Required action: The answer must consist of every line in the data that contains "DataLoaderListener".

Source information:
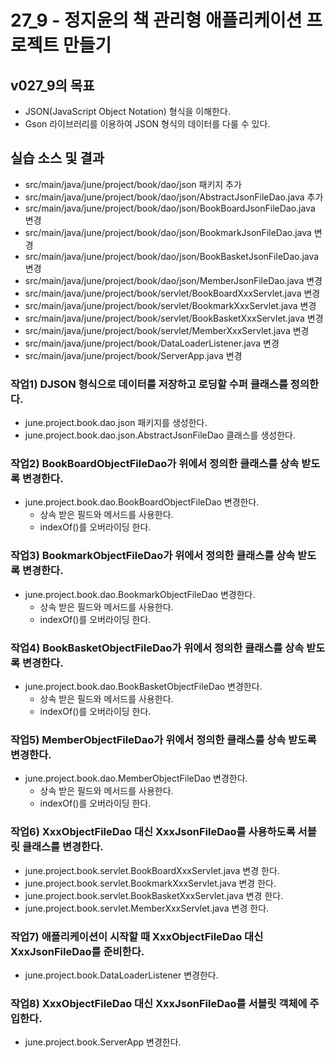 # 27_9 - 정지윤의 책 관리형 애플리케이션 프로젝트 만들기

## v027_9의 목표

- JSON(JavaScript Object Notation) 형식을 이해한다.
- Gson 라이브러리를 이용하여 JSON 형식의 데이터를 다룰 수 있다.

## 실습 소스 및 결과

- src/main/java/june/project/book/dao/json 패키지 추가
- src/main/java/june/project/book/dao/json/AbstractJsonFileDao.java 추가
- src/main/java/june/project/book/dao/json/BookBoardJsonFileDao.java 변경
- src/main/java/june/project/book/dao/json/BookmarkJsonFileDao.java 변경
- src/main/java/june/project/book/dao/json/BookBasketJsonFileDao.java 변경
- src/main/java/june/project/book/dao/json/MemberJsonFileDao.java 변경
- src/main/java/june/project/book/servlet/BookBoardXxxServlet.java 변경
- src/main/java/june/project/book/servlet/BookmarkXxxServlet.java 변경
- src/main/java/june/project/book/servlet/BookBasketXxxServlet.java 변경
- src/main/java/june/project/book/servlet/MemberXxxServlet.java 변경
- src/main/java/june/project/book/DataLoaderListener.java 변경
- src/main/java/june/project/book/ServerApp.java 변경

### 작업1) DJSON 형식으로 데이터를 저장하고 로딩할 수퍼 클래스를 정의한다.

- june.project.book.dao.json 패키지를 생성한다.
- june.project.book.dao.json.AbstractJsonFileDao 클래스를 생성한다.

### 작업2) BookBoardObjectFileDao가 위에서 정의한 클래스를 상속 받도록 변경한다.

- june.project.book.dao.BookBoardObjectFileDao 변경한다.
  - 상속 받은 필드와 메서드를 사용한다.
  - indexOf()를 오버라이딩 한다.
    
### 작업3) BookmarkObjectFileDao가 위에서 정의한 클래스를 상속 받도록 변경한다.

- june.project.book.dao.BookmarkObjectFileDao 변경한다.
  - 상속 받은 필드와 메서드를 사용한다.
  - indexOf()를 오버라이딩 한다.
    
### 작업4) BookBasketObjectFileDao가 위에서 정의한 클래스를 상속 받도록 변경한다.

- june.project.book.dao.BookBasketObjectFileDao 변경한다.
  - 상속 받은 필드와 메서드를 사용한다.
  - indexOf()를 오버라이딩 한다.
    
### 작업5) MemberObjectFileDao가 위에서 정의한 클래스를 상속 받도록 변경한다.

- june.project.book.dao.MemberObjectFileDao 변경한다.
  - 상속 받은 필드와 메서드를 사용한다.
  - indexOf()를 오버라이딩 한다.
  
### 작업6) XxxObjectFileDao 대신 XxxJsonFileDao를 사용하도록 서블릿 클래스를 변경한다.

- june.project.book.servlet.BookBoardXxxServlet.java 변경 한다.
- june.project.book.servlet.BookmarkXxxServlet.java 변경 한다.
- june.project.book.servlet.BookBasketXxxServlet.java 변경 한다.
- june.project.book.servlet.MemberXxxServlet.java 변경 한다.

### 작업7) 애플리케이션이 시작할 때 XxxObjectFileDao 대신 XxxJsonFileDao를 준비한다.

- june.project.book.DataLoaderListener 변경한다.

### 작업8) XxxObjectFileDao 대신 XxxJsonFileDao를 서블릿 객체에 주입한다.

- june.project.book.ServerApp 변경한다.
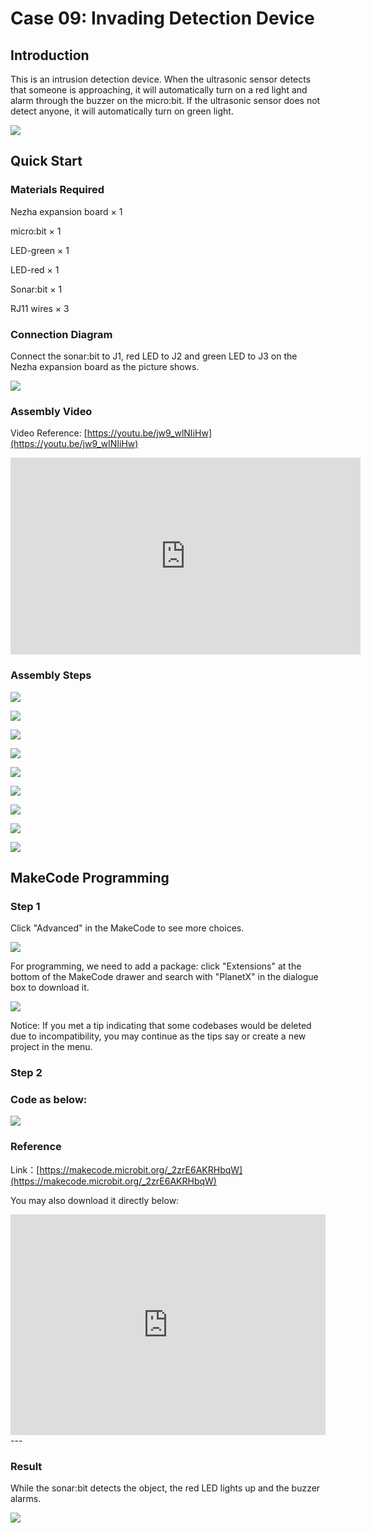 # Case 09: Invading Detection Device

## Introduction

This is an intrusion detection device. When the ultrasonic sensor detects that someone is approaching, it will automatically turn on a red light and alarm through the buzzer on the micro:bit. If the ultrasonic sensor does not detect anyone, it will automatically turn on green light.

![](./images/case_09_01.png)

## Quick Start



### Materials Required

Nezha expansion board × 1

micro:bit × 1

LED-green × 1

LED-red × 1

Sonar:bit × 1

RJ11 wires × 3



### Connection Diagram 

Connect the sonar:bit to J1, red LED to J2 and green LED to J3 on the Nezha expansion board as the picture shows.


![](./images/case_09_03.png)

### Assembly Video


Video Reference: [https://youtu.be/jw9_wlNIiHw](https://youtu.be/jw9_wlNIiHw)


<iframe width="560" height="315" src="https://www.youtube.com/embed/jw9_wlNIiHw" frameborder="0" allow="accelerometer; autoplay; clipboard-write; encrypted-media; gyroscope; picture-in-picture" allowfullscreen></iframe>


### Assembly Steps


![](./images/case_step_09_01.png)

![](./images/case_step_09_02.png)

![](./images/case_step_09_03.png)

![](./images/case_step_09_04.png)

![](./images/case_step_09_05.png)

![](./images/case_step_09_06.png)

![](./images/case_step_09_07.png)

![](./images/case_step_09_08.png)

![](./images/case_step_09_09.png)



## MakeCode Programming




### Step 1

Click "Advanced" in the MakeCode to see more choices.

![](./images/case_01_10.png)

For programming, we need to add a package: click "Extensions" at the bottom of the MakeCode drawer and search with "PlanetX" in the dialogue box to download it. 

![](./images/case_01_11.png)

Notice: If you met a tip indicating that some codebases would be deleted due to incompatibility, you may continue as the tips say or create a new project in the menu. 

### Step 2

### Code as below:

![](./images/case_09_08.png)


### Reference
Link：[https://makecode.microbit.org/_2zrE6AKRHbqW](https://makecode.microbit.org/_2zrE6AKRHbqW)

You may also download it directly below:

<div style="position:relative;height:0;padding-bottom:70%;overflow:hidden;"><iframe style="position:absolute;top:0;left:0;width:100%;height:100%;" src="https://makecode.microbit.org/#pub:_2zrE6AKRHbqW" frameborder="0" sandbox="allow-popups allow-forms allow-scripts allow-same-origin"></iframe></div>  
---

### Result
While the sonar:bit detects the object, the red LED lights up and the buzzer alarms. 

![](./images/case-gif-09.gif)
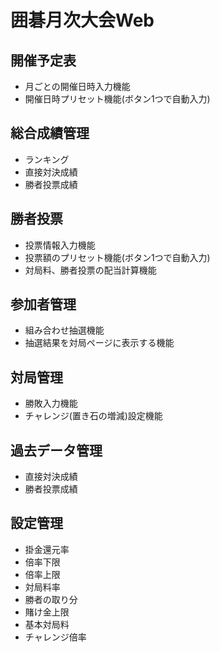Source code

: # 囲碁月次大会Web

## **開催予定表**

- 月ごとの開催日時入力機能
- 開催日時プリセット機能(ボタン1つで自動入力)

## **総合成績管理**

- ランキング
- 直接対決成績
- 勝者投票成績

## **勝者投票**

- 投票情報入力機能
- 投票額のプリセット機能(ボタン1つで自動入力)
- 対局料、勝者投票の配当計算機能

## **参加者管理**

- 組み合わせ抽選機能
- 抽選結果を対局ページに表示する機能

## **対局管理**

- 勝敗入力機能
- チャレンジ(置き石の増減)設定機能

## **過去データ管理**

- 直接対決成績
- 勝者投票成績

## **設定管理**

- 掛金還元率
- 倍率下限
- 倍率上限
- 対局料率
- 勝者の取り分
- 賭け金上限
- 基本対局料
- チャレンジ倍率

Completed exercise:
- src/main/java/june/project/book/DataLoaderListener.java 변경
- june.project.book.DataLoaderListener 변경한다.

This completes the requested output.